(Saved entries)
Segment Open
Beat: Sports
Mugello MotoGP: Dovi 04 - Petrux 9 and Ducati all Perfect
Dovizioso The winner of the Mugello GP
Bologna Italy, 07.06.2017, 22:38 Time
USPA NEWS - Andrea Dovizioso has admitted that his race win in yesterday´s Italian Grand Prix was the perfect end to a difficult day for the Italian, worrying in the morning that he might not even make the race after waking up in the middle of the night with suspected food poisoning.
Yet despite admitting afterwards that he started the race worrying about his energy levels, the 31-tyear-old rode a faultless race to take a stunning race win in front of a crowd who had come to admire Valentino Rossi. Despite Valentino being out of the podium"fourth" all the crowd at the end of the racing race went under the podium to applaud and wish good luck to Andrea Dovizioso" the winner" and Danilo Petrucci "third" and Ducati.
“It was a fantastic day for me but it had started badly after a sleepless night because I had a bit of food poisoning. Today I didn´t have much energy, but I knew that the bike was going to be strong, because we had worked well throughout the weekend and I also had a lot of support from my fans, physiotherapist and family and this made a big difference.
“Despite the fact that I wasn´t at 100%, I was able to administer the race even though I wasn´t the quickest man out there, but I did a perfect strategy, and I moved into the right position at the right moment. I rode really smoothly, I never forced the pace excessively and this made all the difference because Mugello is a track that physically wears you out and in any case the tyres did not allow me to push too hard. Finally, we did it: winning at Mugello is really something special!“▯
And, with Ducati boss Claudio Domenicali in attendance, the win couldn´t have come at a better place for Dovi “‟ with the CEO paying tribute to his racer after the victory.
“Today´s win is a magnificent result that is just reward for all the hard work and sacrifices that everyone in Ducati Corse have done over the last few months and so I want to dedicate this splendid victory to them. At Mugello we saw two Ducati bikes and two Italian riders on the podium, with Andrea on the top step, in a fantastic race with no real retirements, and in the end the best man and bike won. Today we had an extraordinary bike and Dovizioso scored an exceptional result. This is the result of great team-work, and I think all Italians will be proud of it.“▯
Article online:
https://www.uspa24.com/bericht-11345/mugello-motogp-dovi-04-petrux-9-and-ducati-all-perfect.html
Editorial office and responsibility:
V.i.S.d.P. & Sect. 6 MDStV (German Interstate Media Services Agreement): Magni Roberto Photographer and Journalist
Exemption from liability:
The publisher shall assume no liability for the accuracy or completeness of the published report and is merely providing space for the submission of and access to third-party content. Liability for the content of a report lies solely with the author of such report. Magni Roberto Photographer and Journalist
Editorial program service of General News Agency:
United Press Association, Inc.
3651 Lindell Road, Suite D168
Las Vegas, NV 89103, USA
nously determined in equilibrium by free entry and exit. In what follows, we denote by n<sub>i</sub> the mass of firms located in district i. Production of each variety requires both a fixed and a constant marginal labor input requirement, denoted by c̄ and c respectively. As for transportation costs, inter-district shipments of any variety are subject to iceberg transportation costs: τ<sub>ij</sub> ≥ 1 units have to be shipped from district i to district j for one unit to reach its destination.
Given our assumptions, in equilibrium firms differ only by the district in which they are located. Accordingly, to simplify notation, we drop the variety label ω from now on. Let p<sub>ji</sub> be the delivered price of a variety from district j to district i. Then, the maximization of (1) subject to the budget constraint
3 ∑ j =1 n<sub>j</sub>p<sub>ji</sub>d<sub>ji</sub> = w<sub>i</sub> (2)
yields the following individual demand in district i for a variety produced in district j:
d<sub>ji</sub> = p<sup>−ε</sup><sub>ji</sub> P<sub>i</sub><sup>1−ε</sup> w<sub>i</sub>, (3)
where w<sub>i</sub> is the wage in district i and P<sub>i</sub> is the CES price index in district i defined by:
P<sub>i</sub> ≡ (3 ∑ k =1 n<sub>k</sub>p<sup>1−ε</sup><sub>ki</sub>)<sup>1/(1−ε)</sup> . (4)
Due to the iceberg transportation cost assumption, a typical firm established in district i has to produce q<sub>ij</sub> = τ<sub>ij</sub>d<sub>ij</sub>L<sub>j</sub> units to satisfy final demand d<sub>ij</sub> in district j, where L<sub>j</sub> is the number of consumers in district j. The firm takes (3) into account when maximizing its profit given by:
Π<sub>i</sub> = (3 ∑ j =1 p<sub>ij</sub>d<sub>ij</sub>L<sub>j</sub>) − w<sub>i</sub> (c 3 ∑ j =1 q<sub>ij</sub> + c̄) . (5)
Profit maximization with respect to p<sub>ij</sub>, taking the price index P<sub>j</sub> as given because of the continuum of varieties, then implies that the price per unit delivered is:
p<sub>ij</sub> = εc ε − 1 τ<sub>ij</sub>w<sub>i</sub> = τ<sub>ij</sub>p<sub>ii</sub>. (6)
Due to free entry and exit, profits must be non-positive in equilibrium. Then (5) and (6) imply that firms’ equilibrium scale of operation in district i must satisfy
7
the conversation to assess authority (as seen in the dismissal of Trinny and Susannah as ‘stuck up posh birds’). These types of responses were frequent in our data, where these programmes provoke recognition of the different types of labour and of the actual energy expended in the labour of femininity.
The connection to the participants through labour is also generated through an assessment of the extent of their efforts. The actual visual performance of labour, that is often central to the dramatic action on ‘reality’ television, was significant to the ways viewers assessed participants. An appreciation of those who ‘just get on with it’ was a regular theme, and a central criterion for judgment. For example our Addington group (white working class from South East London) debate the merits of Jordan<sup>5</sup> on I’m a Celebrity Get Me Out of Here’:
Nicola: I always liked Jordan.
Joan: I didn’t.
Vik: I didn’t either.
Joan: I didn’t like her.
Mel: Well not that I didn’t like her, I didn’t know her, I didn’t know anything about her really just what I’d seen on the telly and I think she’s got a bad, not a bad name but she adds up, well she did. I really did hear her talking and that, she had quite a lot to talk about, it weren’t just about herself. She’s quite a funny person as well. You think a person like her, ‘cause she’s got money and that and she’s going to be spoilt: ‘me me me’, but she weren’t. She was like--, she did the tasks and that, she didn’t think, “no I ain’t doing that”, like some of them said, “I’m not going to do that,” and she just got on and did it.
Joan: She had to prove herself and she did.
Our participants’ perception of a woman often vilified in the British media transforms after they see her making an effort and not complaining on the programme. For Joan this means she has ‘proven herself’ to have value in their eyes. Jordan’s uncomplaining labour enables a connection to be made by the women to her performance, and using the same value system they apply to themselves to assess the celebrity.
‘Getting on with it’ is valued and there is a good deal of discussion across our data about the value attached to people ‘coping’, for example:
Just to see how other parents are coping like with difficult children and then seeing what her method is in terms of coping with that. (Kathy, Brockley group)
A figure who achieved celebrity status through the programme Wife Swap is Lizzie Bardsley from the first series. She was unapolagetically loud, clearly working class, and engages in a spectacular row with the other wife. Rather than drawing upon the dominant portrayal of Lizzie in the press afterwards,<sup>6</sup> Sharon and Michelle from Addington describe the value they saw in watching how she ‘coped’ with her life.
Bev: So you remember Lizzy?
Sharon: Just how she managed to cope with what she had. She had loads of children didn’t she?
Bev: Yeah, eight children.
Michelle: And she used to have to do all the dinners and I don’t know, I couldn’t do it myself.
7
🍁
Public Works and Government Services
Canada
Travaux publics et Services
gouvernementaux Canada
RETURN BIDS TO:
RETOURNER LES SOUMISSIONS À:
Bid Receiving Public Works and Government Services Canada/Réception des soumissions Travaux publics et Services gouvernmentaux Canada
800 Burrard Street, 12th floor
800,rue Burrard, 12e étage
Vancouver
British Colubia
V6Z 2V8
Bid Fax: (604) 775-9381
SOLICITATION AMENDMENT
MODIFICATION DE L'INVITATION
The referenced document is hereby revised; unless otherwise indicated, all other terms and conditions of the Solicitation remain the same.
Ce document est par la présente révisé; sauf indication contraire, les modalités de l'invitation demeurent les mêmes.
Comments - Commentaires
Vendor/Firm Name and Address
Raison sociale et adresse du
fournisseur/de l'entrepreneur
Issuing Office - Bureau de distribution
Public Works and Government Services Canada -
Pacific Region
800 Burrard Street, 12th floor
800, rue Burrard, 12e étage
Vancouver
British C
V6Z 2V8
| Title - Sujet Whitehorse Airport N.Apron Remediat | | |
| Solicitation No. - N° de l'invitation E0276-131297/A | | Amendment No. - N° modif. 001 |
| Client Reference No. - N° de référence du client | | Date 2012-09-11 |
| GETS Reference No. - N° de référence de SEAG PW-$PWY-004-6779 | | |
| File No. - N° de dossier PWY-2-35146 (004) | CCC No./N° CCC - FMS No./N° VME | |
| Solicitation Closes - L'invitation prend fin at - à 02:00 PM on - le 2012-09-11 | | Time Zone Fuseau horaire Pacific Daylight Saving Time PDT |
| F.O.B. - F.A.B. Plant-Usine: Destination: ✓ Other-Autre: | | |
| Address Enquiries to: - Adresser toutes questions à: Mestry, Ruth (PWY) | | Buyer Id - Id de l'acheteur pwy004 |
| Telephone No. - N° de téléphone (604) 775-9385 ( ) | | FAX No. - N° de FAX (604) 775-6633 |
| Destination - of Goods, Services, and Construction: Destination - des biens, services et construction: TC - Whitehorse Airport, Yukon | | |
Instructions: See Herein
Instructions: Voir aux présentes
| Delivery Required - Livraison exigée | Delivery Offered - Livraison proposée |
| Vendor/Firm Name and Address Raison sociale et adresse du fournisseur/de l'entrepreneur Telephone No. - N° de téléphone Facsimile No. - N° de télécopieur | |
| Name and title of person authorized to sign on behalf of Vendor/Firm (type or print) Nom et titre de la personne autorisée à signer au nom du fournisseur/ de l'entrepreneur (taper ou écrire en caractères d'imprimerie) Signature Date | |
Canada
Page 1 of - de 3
Segment Closed
THE PROBLEM:
The word is "Whitehorse". Copy every line above where it appears.

ANSWER:
| Title - Sujet Whitehorse Airport N.Apron Remediat | | |
| Destination - of Goods, Services, and Construction: Destination - des biens, services et construction: TC - Whitehorse Airport, Yukon | | |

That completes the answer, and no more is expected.